### Aufgabe
Prüfe, ob die Aussagen (a), (b) und (c) mit dem Text über Doping im Sport übereinstimmen, und belege jede Antwort mit Ja oder Nein sowie den entscheidenden Worten des Textes als wörtliches Zitat. (a) Der Radsport ist stärker vom Doping betroffen als die Leichtathletik. (b) Die Gesamtstudie umfasst insgesamt rund 300 Seiten. (c) Doping lässt sich vollständig ausrotten.

### Vorliegender Text
----------
Rous Die Zahl der Betroffenen ist besonders groß. Gerade in diesem Sport wird schnell deutlich, was fair oder unfair ist. Es gibt ganz klare Regeln für Fairness. Wer einen Fehler macht, wird disqualifiziert — das gilt für Freizeitsportler wie für Spitzenathleten. Nach der Wende und den damit einhergehenden Untersuchungen im Osten brach das Unheil über die heile Leichtathletik-Welt herein. Der Radsport ist allerdings noch mehr verseucht als die Leichtathletik. Da war man sich der Problematik aber schon wesentlich länger bewusst. Wo Kraft und Ausdauer eine dominierende Rolle spielen, wird gedopt.
Die Namen der gedopten DDR-Sportler sind bekanntgemacht worden. In der aktuellen Studie sind viele Namen geschwärzt. Müssen nicht Ross und Reiter genannt werden?
Rous In der DDR wurde damals gnadenlos zugeschlagen, Namen von Sportlern und Trainern veröffentlicht. Eine Amnestie für westdeutsche Athleten und Trainer darf es nicht geben, wenn eine lückenlose Aufklärung gewünscht ist. Überhaupt müssen die restlichen rund 300 Seiten der 804 Seiten dicken Gesamtstudie an die Öffentlichkeit gelangen.
Was muss getan werden, um dem Dopingproblem Herr zu werden?
Rous Man kann Doping nicht ausrotten. Es wird immer Hasadeure geben, die es versuchen. Das Dopinggeschäft hat mafiöse Strukturen. Und es gibt keinen gesamtgesellschaftlichen Bereich, wo nicht Regeln gebrochen werden. Wichtig ist, dass zunächst die Verbände die Vergangenheit offenlegen. Noch bis Ende der 80er Jahre waren viele Ärzte und Funktionäre der Ansicht, dass es sich bei Anabolika nicht um Dopingsubstanzen handelt. Man muss die Mauern gegen das Doping durch ein effektives Kontrollsystem so hoch wie möglich ziehen.
----------
### Datenauszug
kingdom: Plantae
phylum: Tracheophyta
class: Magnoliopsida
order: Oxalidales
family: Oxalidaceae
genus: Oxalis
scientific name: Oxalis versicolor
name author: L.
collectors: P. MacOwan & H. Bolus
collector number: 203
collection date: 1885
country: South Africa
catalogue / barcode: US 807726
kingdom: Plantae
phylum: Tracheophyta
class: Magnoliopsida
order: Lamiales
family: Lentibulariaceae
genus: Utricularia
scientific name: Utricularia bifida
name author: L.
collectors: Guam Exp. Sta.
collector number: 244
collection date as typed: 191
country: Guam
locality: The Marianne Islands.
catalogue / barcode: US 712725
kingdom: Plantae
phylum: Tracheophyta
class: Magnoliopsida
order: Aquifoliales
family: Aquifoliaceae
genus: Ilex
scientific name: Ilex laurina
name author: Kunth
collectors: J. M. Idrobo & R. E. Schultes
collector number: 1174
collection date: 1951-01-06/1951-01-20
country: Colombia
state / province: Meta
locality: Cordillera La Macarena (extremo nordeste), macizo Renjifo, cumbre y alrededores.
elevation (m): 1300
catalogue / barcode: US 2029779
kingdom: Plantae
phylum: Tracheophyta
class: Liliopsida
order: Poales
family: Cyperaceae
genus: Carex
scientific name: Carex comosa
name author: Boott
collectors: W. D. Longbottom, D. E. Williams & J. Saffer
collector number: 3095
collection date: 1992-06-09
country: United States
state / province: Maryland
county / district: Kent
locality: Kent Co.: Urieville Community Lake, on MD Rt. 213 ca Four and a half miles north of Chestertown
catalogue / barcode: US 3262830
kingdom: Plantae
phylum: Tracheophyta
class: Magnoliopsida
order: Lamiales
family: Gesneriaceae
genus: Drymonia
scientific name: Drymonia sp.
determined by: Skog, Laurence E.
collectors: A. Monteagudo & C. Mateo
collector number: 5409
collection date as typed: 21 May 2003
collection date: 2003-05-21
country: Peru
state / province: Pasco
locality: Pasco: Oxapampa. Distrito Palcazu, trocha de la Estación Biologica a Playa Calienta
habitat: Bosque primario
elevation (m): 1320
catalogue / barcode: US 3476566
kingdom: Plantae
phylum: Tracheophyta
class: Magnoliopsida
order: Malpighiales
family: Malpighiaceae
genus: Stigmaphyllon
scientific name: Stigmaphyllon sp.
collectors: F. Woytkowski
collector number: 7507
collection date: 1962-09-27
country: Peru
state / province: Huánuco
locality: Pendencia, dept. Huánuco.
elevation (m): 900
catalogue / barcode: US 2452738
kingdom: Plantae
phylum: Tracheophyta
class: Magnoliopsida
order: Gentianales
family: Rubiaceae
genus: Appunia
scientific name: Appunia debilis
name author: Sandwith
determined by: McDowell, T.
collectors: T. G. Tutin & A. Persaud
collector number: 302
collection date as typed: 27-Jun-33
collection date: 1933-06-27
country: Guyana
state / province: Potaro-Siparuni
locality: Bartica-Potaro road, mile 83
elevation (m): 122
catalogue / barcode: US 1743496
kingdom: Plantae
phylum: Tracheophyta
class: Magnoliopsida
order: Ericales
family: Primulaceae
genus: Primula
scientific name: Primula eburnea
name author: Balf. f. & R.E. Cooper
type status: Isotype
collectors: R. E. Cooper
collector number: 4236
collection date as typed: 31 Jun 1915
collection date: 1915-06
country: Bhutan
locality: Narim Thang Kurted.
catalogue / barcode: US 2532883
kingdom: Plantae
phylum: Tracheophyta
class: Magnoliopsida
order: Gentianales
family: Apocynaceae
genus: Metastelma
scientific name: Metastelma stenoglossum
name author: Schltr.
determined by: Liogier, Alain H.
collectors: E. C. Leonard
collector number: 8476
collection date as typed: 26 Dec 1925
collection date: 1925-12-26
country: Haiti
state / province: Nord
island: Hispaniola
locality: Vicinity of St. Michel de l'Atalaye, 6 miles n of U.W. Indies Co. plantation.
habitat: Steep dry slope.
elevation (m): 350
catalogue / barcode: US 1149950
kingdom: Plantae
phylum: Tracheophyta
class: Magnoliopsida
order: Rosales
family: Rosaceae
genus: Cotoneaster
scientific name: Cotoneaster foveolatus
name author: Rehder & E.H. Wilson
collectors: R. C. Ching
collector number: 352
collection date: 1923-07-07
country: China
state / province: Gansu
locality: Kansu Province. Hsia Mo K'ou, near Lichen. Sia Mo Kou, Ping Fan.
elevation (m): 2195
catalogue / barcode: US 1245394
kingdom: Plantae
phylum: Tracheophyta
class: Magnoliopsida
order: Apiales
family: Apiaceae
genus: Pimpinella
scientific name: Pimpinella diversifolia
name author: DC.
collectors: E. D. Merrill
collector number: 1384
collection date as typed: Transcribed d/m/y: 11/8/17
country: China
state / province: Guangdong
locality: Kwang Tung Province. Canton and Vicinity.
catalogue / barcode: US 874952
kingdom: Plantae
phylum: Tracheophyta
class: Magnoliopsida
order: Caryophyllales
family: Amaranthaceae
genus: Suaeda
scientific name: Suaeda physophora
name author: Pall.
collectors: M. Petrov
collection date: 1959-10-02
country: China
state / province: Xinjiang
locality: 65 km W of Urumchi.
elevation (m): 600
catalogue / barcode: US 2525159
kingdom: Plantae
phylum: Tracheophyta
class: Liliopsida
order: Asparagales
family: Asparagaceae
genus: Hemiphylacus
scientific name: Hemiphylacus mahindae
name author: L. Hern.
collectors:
----------
### Lösung
(a) Ja: „Der Radsport ist allerdings noch mehr verseucht als die Leichtathletik.“
(b) Nein: „die restlichen rund 300 Seiten der 804 Seiten dicken Gesamtstudie“
(c) Nein: „Man kann Doping nicht ausrotten.“